No, it's taken me 20 years to stop obsessing over pleasing my husband and trying to get him to love me for who and what I am.To stop hurting because of him. To stop cutting myself and blaming myself ..and hating myself. To stop allowing myself to be victimized and abused emotionally and to make a real effort to get control of myself and my life.


----------



## denise1218 (Dec 24, 2010)

Thank you freak on a leash! When my husband left...I felt like the worst person you could imagine. He told me at one point that he didn't find me attractive....that one I am still trying to get past. I know in my heart I am a good person (at least that is what my friends tell me)....and I do want to find happiness not only within myself but outside myself as well. Hoping your positive outlook will rub off on me....


----------



## Freak On a Leash (Feb 19, 2010)

One day his crap will be just that..a load of crap. Then you will be free! It'll happen. 

Everyone makes mistakes. It's how you deal with and learn from those mistakes that counts. If you are a good person that's what counts.
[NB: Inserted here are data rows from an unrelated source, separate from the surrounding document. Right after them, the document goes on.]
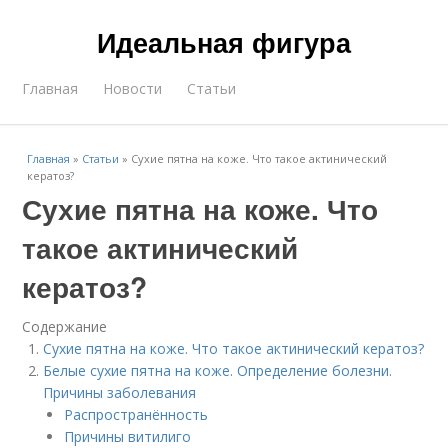
Идеальная фигура
Главная
Новости
Статьи
Главная
»
Статьи
»
Сухие пятна на коже. Что такое актинический
кератоз?
Сухие пятна на коже. Что
такое актинический
кератоз?
Содержание
Сухие пятна на коже. Что такое актинический кератоз?
Белые сухие пятна на коже. Определение болезни.
Причины заболевания
Распространённость
Причины витилиго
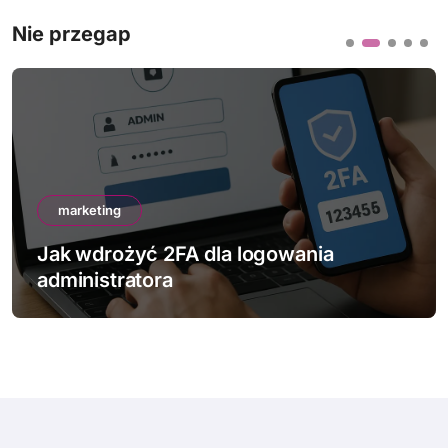
Nie przegap
marketing
Jak wdrożyć 2FA dla logowania
administratora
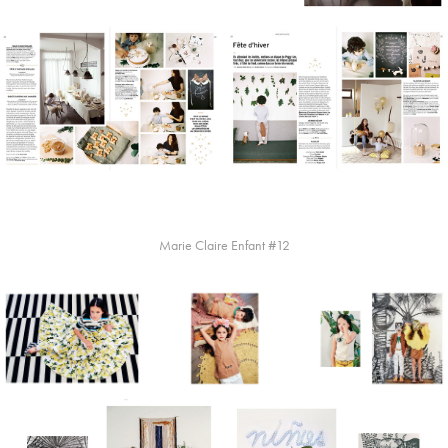
Marie Claire Enfant #12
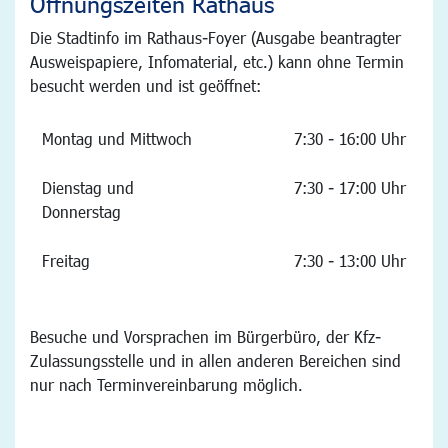
Öffnungszeiten Rathaus
Die Stadtinfo im Rathaus-Foyer (Ausgabe beantragter
Ausweispapiere, Infomaterial, etc.) kann ohne Termin
besucht werden und ist geöffnet:
Montag und Mittwoch
7:30 - 16:00 Uhr
Dienstag und
7:30 - 17:00 Uhr
Donnerstag
Freitag
7:30 - 13:00 Uhr
Besuche und Vorsprachen im Bürgerbüro, der Kfz-
Zulassungsstelle und in allen anderen Bereichen sind
nur nach Terminvereinbarung möglich.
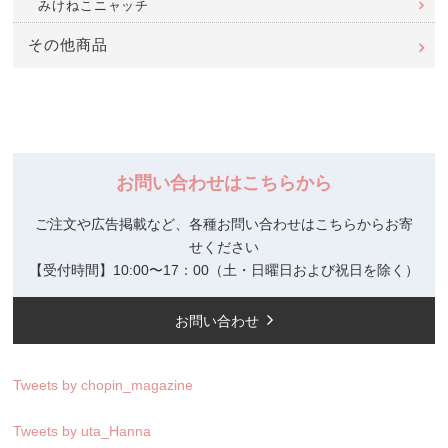
みけねこニャッチ
その他商品
お問い合わせはこちらから
ご注文や広告掲載など、各種お問い合わせはこちらからお寄
せください
【受付時間】10:00〜17：00（土・日曜日および祝日を除く）
お問い合わせ
Tweets by chopin_magazine
Tweets by uta_Hanna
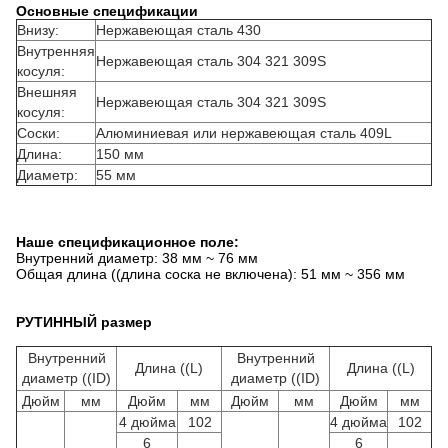
Основные спецификации
Внизу:
Нержавеющая сталь 430
Внутренняя
Нержавеющая сталь 304 321 309S
косуля:
Внешняя
Нержавеющая сталь 304 321 309S
косуля:
Соски:
Алюминиевая или нержавеющая сталь 409L
Длина:
150 мм
Диаметр:
55 мм
Наше спецификационное поле:
Внутренний диаметр: 38 мм ~ 76 мм
Общая длина ((длина соска не включена): 51 мм ~ 356 мм
РУТИННЫЙ размер
Внутренний
Внутренний
Длина ((L)
Длина ((L)
диаметр ((ID)
диаметр ((ID)
Дюйм
мм
Дюйм
мм
Дюйм
мм
Дюйм
мм
4 дюйма
102
4 дюйма
102
6
6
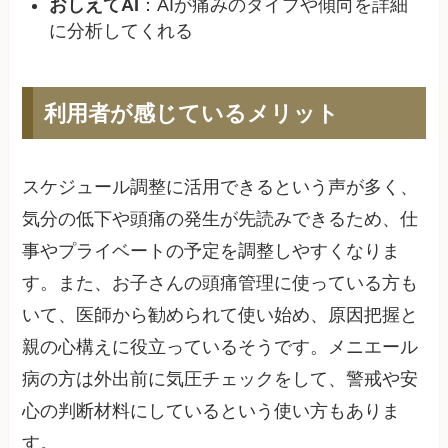
おしえてAI
：AIが痛みのタイプや傾向を詳細
に分析してくれる
利用者が感じているメリット
スケジュール調整に活用できるという声が多く、
気分の低下や頭痛の発生が先読みできるため、仕
事やプライベートの予定を調整しやすくなりま
す。また、お子さんの頭痛管理に使っている方も
いて、医師から勧められて使い始め、原因把握と
親の心構えに役立っているそうです。メニエール
病の方は外出前に気圧チェックをして、警戒や安
心の判断材料にしているという使い方もありま
す。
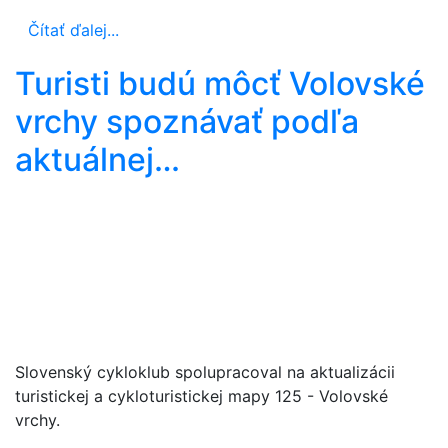
Čítať ďalej...
Turisti budú môcť Volovské
vrchy spoznávať podľa
aktuálnej…
Slovenský cykloklub spolupracoval na aktualizácii
turistickej a cykloturistickej mapy 125 - Volovské
vrchy.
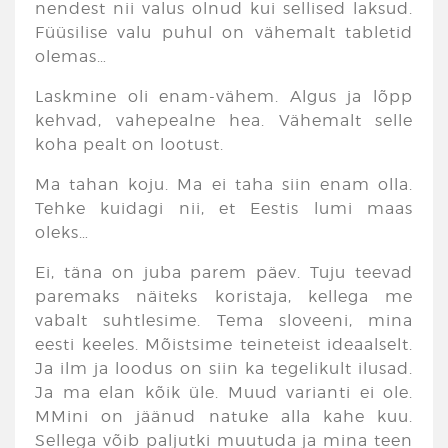
nendest nii valus olnud kui sellised laksud.
Füüsilise valu puhul on vähemalt tabletid
olemas…
Laskmine oli enam-vähem. Algus ja lõpp
kehvad, vahepealne hea. Vähemalt selle
koha pealt on lootust.
Ma tahan koju. Ma ei taha siin enam olla.
Tehke kuidagi nii, et Eestis lumi maas
oleks…
Ei, täna on juba parem päev. Tuju teevad
paremaks näiteks koristaja, kellega me
vabalt suhtlesime. Tema sloveeni, mina
eesti keeles. Mõistsime teineteist ideaalselt.
Ja ilm ja loodus on siin ka tegelikult ilusad.
Ja ma elan kõik üle. Muud varianti ei ole.
MMini on jäänud natuke alla kahe kuu.
Sellega võib paljutki muutuda ja mina teen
What counts more is that you believe you are! 

Go live your life and you'll find that eventually you won't want/need your husband in yours. But like anything that's worth waiting and working for..it takes time and effort. You will get there. :smthumbup:


----------



## AmImad (Jan 28, 2011)

I wish there was a 'like' button on this forum, so many posts that help.

Freak you're responses really spoke to me, and I thank you for sharing your story.


----------



## Freak On a Leash (Feb 19, 2010)

AmImad said:


> Freak you're responses really spoke to me, and I thank you for sharing your story.


 I tend to babble incessantly at times but if I can help in any way I am happy to do so!

Take it one step at a time. The first steps are the hardest..then it gets easier. 

The weekend is coming. Treat yourself to something nice. I plan to! :smthumbup:


----------